Enterprise information integration is the latest buzzword; it is largely associated with federated databases by the database technology vendors. Not to be confused with enterprise application integration, which integrates applications, EII is slated to integrate information. Information is supposed to provide meaning to a collection of data and will be used in a variety of ways. If we use the word "information" which is not merely equivalent to "data," EII is supposed go beyond simple data integration. Let's take the scenario of simplified data integration of two distinct types:
- Bulk data integration which is associated with aggregation and extraction, cleansing and loading, is the backbone of both tactical (operational data store - ODS) and strategic (data warehouse) decision making. Traditionally this is achieved by custom scripts (PL/SQL, stored procedures, shell scripts) and ETL products. This type of integration is not in real time.
- Non-bulk data exchange and synchronization in real time or near real time for faster communication of data between systems. This helps to increase the speed of business since data is synchronized as soon as it changes and a single version of the truth is possible. This is in the arena of EAI, where the "adapters" sense changes in data and the "broker" propagate the data to relevant systems.

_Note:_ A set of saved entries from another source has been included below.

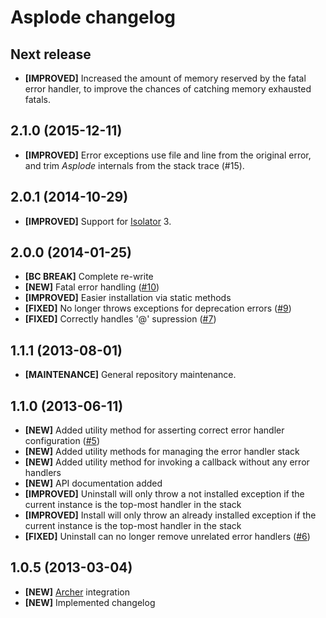 # Asplode changelog

## Next release

- **[IMPROVED]** Increased the amount of memory reserved by the fatal error
  handler, to improve the chances of catching memory exhausted fatals.

## 2.1.0 (2015-12-11)

- **[IMPROVED]** Error exceptions use file and line from the original error, and
  trim *Asplode* internals from the stack trace (#15).

[#15]: https://github.com/eloquent/asplode/issues/15

## 2.0.1 (2014-10-29)

- **[IMPROVED]** Support for [Isolator] 3.

[isolator]: https://github.com/IcecaveStudios/isolator

## 2.0.0 (2014-01-25)

- **[BC BREAK]** Complete re-write
- **[NEW]** Fatal error handling ([#10])
- **[IMPROVED]** Easier installation via static methods
- **[FIXED]** No longer throws exceptions for deprecation errors ([#9])
- **[FIXED]** Correctly handles '@' supression ([#7])

[#7]: https://github.com/eloquent/asplode/issues/7
[#9]: https://github.com/eloquent/asplode/issues/9
[#10]: https://github.com/eloquent/asplode/issues/10

## 1.1.1 (2013-08-01)

- **[MAINTENANCE]** General repository maintenance.

## 1.1.0 (2013-06-11)

- **[NEW]** Added utility method for asserting correct error handler
  configuration ([#5])
- **[NEW]** Added utility methods for managing the error handler stack
- **[NEW]** Added utility method for invoking a callback without any error
  handlers
- **[NEW]** API documentation added
- **[IMPROVED]** Uninstall will only throw a not installed exception if the
  current instance is the top-most handler in the stack
- **[IMPROVED]** Install will only throw an already installed exception if the
  current instance is the top-most handler in the stack
- **[FIXED]** Uninstall can no longer remove unrelated error handlers ([#6])

[#5]: https://github.com/eloquent/asplode/issues/5
[#6]: https://github.com/eloquent/asplode/issues/6

## 1.0.5 (2013-03-04)

- **[NEW]** [Archer] integration
- **[NEW]** Implemented changelog

[archer]: https://github.com/IcecaveStudios/archer
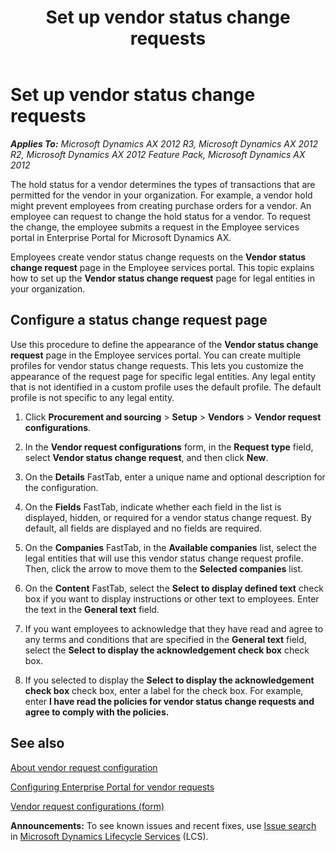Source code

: ﻿---
title: Set up vendor status change requests
TOCTitle: Set up vendor status change requests
ms:assetid: 531a77f5-f609-4d67-8470-2875e53401ba
ms:mtpsurl: https://technet.microsoft.com/en-us/library/Hh208949(v=AX.60)
ms:contentKeyID: 36057293
ms.date: 04/18/2014
mtps_version: v=AX.60
---

# Set up vendor status change requests 


_**Applies To:** Microsoft Dynamics AX 2012 R3, Microsoft Dynamics AX 2012 R2, Microsoft Dynamics AX 2012 Feature Pack, Microsoft Dynamics AX 2012_

The hold status for a vendor determines the types of transactions that are permitted for the vendor in your organization. For example, a vendor hold might prevent employees from creating purchase orders for a vendor. An employee can request to change the hold status for a vendor. To request the change, the employee submits a request in the Employee services portal in Enterprise Portal for Microsoft Dynamics AX.

Employees create vendor status change requests on the **Vendor status change request** page in the Employee services portal. This topic explains how to set up the **Vendor status change request** page for legal entities in your organization.

## Configure a status change request page

Use this procedure to define the appearance of the **Vendor status change request** page in the Employee services portal. You can create multiple profiles for vendor status change requests. This lets you customize the appearance of the request page for specific legal entities. Any legal entity that is not identified in a custom profile uses the default profile. The default profile is not specific to any legal entity.

1.  Click **Procurement and sourcing** \> **Setup** \> **Vendors** \> **Vendor request configurations**.

2.  In the **Vendor request configurations** form, in the **Request type** field, select **Vendor status change request**, and then click **New**.

3.  On the **Details** FastTab, enter a unique name and optional description for the configuration.

4.  On the **Fields** FastTab, indicate whether each field in the list is displayed, hidden, or required for a vendor status change request. By default, all fields are displayed and no fields are required.

5.  On the **Companies** FastTab, in the **Available companies** list, select the legal entities that will use this vendor status change request profile. Then, click the arrow to move them to the **Selected companies** list.

6.  On the **Content** FastTab, select the **Select to display defined text** check box if you want to display instructions or other text to employees. Enter the text in the **General text** field.

7.  If you want employees to acknowledge that they have read and agree to any terms and conditions that are specified in the **General text** field, select the **Select to display the acknowledgement check box** check box.

8.  If you selected to display the **Select to display the acknowledgement check box** check box, enter a label for the check box. For example, enter **I have read the policies for vendor status change requests and agree to comply with the policies.**

## See also

[About vendor request configuration](about-vendor-request-configuration.md)

[Configuring Enterprise Portal for vendor requests](configuring-enterprise-portal-for-vendor-requests.md)

[Vendor request configurations (form)](https://technet.microsoft.com/en-us/library/hh209430\(v=ax.60\))

  
**Announcements:** To see known issues and recent fixes, use [Issue search](http://go.microsoft.com/fwlink/?linkid=389258) in [Microsoft Dynamics Lifecycle Services](http://go.microsoft.com/fwlink/?linkid=306505) (LCS).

The transformation and cleansing is expected to be less data-intensive and can be applied either on pieces of data or "canonicals" by program logic.
In recent times, itthe feeling is that two types of integration are not sufficient. There are special cases when something beyond data integration is required - where two systems have more or less same information but with some variance have to be transacted on in real time. This scenario requires systems with abilities to identify of the variations in real time, make decisions about what data has to be transacted upon and integrate this business process with the existing business processes with minimal disruption.
Need for Information Integration
Real-time identification, aggregation and differentiation of similar data have gained tremendous importance in the recent past in three fronts:
- In customer relationship management (CRM), the customer touchpoints have increased. From Web to contact center to IVR to WAP to e-mails, the customer data is scattered in many places. This data needs to be synchronized, organized and linked. Typically, the different systems that handle the customer information are built independently and without a strong data strategy to connect them. The customer data is typically synchronized in non-real time for analytical purposes. But integration and linking of data for real-time usage is still not a reality. In banking, which is a technology-savvy industry, many times all the accounts of the customer are not linked for obtaining a real-time information; therefore, obtaining a 360-degree view of the customer becomes very difficult.
- In manufacturing or retail industry the product data or item data which represents the key business entity is processed by different departments differently. In a retail scenario, a buying department needs the item information linked with vendor and store information; a warehouse department needs the same information linked with shipping and consignee information. It is not uncommon in the manufacturing industry to find products categorized differently, even if they contain similar part numbers. Thus multiple views of the same information must be processed by different stakeholders.
- In business, adoption of industry standards is gaining importance. In retail, GTIN and UCCNet demands cleaner representation of enterprise data. Existing data which is used by a multitude of systems cannot be changed. The only alternative is to create a unified view of the already available data which then can be used for new demands for standards compliance. Similar demands are created by introduction of new technologies such as RFID.
The main roadblock for implementing solutions is that the amount of disruption might be very high. The situation is changing with the advent of EII tools and methodologies.

Figure 1: EII Helps Enterprises Understand the Data
Figure 1 illustrates that enterprises need to start understanding the data - or rather the meaning of the data. True EII should help to achieve this.
Elements of Information Integration
As discussed earlier EII goes beyond building an operational data store, data warehouse or enterprise application integration. Figure 2 shows the different elements in action.

Figure 2
The first logical component required for EII is a data hub, which performs a different function than that of a staging area. This hub hosts the meta data information about all the participating systems. Building this meta data is different question altogether - ideally the EII toolset should provide features of extracting meta information from existing systems. In a simple case, this meta data information will have the identification of various participating systems, their locations, connection information and, most importantly, the schema of the relevant data, the relationships and variations between the data elements of the participating systems. A maintenance environment for this is also needed. All these things constitute the data hub.